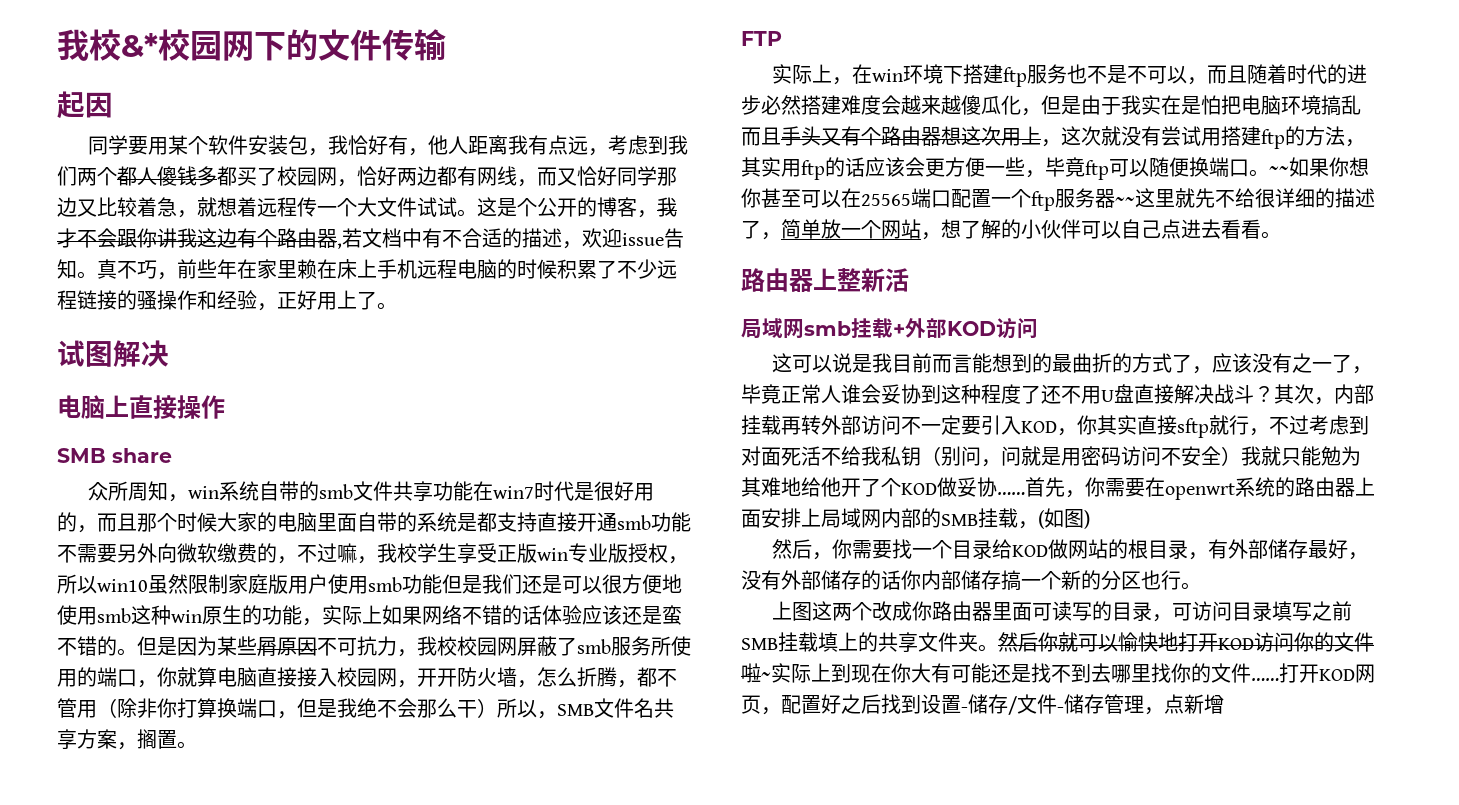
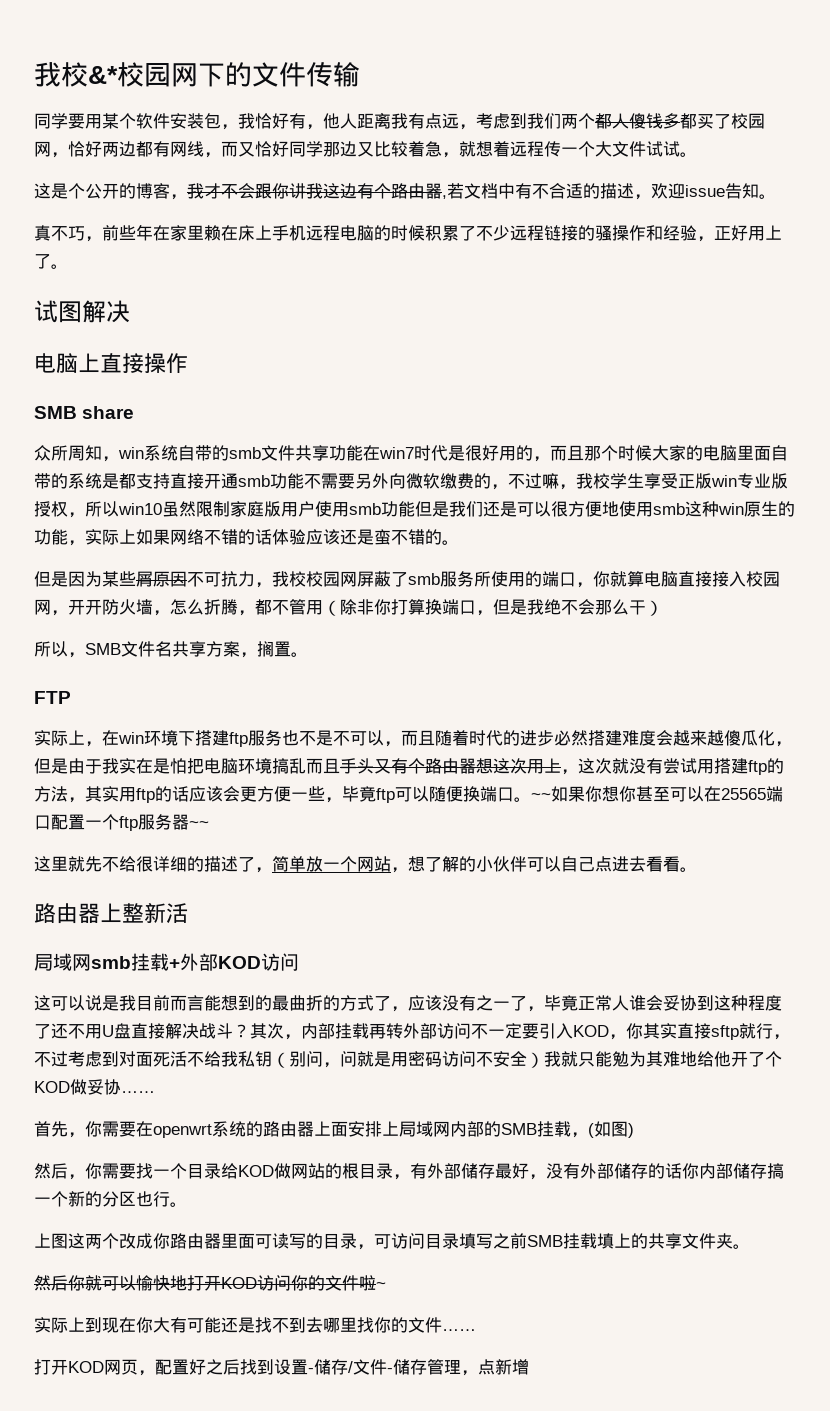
[57,91,113,119] // 起因 -> (360, 74) none
(477, 213) none -> (697, 154) //
(97, 275) none -> (776, 196) //
(137, 652) none -> (459, 542) //
(497, 708) none -> (663, 608) //
(1135, 201) none -> (209, 824) //
(1025, 493) none -> (155, 1092) //
(998, 648) none -> (750, 1246) //
(771, 676) none -> (386, 1285) //
(1279, 679) none -> (476, 1330) //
──────
» **TASK ITEM**:
Now transcribe all the entries above exactly, so that no picture is carried over.

» **TASK RESPONSE**:
[57,91,113,119] // 起因 -> (360, 74) none
(477, 213) none -> (697, 154) //
(97, 275) none -> (776, 196) //
(137, 652) none -> (459, 542) //
(497, 708) none -> (663, 608) //
(1135, 201) none -> (209, 824) //
(1025, 493) none -> (155, 1092) //
(998, 648) none -> (750, 1246) //
(771, 676) none -> (386, 1285) //
(1279, 679) none -> (476, 1330) //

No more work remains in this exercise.